Assigned task → Below are some entries. Repeat exactly the lines from the one with "### 2. 重要论文" through the one with "- Confirme se o ID da etapa está correto", and only those.

Data shown →
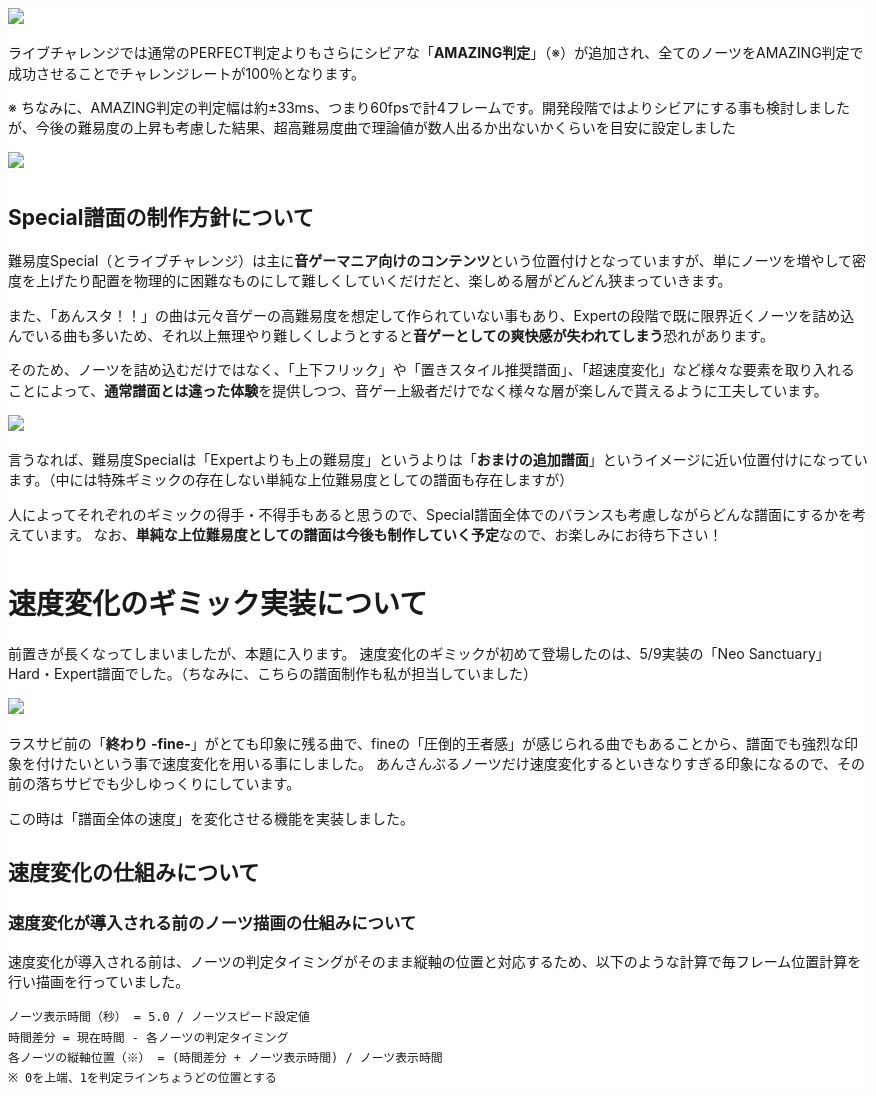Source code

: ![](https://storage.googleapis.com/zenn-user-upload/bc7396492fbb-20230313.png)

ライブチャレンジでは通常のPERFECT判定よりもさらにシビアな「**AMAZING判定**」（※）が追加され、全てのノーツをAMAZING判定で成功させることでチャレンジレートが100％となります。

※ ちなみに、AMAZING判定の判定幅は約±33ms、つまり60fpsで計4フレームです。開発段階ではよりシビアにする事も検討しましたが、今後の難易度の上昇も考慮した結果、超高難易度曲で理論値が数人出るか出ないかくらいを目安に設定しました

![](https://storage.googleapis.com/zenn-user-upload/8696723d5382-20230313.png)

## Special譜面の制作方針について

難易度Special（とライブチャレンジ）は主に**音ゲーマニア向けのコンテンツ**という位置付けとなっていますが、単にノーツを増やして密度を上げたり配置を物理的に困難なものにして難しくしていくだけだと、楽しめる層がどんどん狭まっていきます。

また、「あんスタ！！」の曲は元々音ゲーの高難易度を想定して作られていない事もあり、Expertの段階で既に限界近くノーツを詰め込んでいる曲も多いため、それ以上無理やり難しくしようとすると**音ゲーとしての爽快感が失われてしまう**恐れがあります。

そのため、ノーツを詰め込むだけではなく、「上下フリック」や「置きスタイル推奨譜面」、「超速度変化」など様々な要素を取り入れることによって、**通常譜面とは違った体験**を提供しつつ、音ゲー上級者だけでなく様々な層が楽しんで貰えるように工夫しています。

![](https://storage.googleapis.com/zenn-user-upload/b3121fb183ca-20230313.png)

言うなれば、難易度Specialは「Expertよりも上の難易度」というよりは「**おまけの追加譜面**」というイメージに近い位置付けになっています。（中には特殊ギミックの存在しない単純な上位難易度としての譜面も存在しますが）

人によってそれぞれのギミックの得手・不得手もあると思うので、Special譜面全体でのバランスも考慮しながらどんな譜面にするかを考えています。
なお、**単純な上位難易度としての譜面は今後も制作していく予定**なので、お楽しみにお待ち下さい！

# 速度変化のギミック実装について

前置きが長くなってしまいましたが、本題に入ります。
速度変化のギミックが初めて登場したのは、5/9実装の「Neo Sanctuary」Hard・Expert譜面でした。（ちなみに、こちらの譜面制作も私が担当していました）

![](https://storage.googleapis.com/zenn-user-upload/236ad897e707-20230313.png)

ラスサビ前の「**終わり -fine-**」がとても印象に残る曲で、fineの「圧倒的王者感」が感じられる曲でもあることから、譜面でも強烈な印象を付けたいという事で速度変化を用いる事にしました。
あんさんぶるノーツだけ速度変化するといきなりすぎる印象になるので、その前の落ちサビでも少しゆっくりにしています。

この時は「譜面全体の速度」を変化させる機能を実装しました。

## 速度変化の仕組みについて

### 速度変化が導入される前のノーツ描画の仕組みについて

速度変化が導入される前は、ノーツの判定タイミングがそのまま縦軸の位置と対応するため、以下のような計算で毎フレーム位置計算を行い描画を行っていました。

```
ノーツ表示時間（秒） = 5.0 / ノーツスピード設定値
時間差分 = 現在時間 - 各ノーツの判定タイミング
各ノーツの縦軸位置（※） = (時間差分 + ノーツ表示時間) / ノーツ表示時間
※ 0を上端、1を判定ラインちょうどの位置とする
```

--

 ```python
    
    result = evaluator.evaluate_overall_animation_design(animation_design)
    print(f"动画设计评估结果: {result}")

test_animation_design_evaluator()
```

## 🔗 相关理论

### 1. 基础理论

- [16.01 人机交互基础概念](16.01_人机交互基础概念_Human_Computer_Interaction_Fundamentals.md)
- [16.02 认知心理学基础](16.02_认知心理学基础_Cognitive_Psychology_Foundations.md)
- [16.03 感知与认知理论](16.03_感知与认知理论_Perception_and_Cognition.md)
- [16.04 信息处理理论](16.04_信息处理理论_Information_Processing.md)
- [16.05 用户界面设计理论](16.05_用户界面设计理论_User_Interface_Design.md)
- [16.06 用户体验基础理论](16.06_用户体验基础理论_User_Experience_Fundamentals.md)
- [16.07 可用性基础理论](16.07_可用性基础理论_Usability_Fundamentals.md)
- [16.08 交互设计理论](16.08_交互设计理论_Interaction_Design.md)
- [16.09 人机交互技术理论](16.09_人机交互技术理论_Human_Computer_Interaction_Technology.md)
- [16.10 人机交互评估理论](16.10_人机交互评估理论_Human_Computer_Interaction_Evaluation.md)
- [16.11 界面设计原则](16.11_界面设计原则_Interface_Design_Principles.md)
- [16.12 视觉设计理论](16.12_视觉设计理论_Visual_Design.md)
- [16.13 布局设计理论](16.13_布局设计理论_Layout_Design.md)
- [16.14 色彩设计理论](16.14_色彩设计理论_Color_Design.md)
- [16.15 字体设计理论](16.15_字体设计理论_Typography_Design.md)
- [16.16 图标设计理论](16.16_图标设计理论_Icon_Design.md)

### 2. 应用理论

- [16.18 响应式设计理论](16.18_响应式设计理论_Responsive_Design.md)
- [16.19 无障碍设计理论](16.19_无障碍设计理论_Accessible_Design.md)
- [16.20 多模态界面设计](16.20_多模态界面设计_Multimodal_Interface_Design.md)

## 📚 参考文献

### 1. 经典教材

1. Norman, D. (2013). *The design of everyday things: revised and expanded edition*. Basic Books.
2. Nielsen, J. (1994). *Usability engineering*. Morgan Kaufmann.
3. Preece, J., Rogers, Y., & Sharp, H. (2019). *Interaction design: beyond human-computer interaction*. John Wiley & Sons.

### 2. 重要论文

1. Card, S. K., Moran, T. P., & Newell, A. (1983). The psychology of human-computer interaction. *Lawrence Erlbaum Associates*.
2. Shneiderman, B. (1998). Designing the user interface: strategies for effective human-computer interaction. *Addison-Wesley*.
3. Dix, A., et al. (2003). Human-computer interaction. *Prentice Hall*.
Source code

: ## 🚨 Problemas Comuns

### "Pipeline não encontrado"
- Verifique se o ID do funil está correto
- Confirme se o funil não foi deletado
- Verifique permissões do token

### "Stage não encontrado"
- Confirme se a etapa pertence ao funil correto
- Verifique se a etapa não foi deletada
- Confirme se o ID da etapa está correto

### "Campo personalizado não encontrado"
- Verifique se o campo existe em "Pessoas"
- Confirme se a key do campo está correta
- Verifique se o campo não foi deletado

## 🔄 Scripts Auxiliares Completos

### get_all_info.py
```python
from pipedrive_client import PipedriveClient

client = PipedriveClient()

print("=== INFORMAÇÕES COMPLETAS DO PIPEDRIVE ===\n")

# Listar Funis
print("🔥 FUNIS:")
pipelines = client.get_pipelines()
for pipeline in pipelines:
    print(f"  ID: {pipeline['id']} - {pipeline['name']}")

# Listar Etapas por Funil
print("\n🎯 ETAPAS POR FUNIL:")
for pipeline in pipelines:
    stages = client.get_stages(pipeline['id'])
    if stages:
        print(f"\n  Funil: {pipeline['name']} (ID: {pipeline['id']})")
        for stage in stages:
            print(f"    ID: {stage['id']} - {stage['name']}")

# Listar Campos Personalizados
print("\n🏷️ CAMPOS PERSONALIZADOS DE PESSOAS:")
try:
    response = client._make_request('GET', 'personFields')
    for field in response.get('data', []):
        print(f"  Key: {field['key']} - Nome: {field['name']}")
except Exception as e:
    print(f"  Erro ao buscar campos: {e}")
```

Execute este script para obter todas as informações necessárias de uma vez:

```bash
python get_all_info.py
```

Exercise solution →
### 2. 重要论文

1. Card, S. K., Moran, T. P., & Newell, A. (1983). The psychology of human-computer interaction. *Lawrence Erlbaum Associates*.
2. Shneiderman, B. (1998). Designing the user interface: strategies for effective human-computer interaction. *Addison-Wesley*.
3. Dix, A., et al. (2003). Human-computer interaction. *Prentice Hall*.
Source code

: ## 🚨 Problemas Comuns

### "Pipeline não encontrado"
- Verifique se o ID do funil está correto
- Confirme se o funil não foi deletado
- Verifique permissões do token

### "Stage não encontrado"
- Confirme se a etapa pertence ao funil correto
- Verifique se a etapa não foi deletada
- Confirme se o ID da etapa está correto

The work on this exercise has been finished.